Can you see any issue whit this?

[jcoglan]

I'd liked to use promises instead of the "callback design", but I thought it was better to mimic the code I wasn't very familiar with.

You're right to notice that the public API uses callbacks, and there's a lot of callback use internally owing to this being a long-lived codebase. It's still fine to use promises internally where it makes things easier, and the public API actually supports both callbacks and promises -- adapterFun() adds promise support to functions written using callbacks.

If I defer the execution of the adapter's api methods, I should indented almost all the code of the adapter in something like enqueueTask(), or move it to private functions. The adapter's API interface uses the callback paradigm and it's doesn't return promises, so I can't use async/await to avoid it. All the code would be affected.

All I meant here is that public methods -- those in adapter.js in pouchdb-core need to be deferred until the adapter is ready to handle them. The adapterFun() wrapper takes care of this by using the internal task queue to wait until the PouchDB instance is fully initialised.

It might be possible to change things so that the task queue can be put back in a "deferred" state if the adapter needs to reconnect, but I suspect there's a lot of code that assumes that once the task queue is ready, it never changes state again so this might be risky.

This has reminded me that the newer indexeddb adapter re-opens the database on every API method as part of normal operation so it should be safe for idb to do this also.

I think your proposal for putting all the safety logic in openTransactionSafely() makes sense -- the key thing to ensure here is that if a call triggers an exception, then all further calls get queued up while the DB is being re-openned, so these concurrent calls don't all try to re-open the connection themselves.

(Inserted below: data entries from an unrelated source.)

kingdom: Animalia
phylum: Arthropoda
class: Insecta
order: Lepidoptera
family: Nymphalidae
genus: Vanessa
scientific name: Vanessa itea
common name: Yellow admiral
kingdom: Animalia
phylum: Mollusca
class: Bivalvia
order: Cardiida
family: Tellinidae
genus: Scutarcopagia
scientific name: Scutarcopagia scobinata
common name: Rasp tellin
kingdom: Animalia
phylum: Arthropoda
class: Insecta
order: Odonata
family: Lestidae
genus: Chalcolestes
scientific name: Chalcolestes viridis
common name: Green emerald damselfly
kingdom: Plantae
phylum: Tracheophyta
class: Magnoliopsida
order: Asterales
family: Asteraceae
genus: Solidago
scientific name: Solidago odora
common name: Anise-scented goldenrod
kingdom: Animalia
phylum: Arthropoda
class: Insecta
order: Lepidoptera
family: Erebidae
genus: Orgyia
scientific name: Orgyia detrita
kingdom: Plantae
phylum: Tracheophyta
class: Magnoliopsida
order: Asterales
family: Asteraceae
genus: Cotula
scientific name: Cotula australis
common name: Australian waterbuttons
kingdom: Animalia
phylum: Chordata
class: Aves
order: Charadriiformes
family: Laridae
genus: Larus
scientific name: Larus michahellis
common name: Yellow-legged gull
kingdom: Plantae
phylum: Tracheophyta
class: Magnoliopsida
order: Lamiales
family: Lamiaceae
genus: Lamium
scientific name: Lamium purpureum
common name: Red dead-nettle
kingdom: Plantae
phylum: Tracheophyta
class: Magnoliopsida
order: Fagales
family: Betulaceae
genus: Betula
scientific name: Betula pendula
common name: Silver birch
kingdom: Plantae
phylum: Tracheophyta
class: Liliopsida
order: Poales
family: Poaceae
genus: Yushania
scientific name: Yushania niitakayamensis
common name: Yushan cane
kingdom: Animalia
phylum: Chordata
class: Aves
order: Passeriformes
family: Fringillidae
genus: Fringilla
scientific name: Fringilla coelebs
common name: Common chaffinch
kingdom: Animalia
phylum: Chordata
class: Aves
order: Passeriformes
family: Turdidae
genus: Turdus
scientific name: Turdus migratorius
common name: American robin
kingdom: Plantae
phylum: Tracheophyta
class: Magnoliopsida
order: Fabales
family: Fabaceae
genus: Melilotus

A promise is actually a great way of implementing this because you can make sure there's only one active promise representing the DB connection, and then make all calls wait on it. i.e. you'd define a function for opening the DB, that only creates a new connection if dbPromise is not set:

let dbPromise = null

function openDB() {
  if (dbPromise !== null) {
    return dbPromise
  }

  dbPromise = new Promise((resolve, reject) => {
    let openReq = indexedDB.open(dbName)

    // do all the connection setup logic...

    openReq.onsuccess = (event) => {
      resolve(event.target.result)
    }
    openReq.onerror = (event) => {
      reject(event.target.error)
    }
  })

  return dbPromise
}

And then you can use this in openTransactionSafely() to make all calls open the DB if needed, do a transaction normally, then retry if the transaction fails:

function openTransactionSafely(stores, mode) {
  return openDB().then((db) => {
    try {
      return db.transaction(stores, mode)
    } catch (err) {
      dbPromise = null
      return openTransactionSafely(stores, mode)
    }
  })
}

This is a simplification and you'd need to use the "cached DBs" store instead of the single dbPromise variable, and you'd need to limit retries and so on, but this is the general idea. Does that make sense?

[paolosanchi]

It might be possible to change things so that the task queue can be put back in a "deferred" state if the adapter needs to reconnect, but I suspect there's a lot of code that assumes that once the task queue is ready, it never changes state again so this might be risky.

I also think that this would not always work, because the api public function can do multiple calls to the adapter api and every adapter function opens a transaction, so the connection can drop in between of adapter multiple calls, and putting the queue back to "deferred" state would not simply work, because the check is done at PouchDb level.

ensure here is that if a call triggers an exception, then all further calls get queued up while the DB is being re-openned

It's actually what I tried to explain, so we agree ;)

I'm going to implement a new solution with all of these new information in mind, It remains the fact that I totally don't know how to make the integrations tests for this case.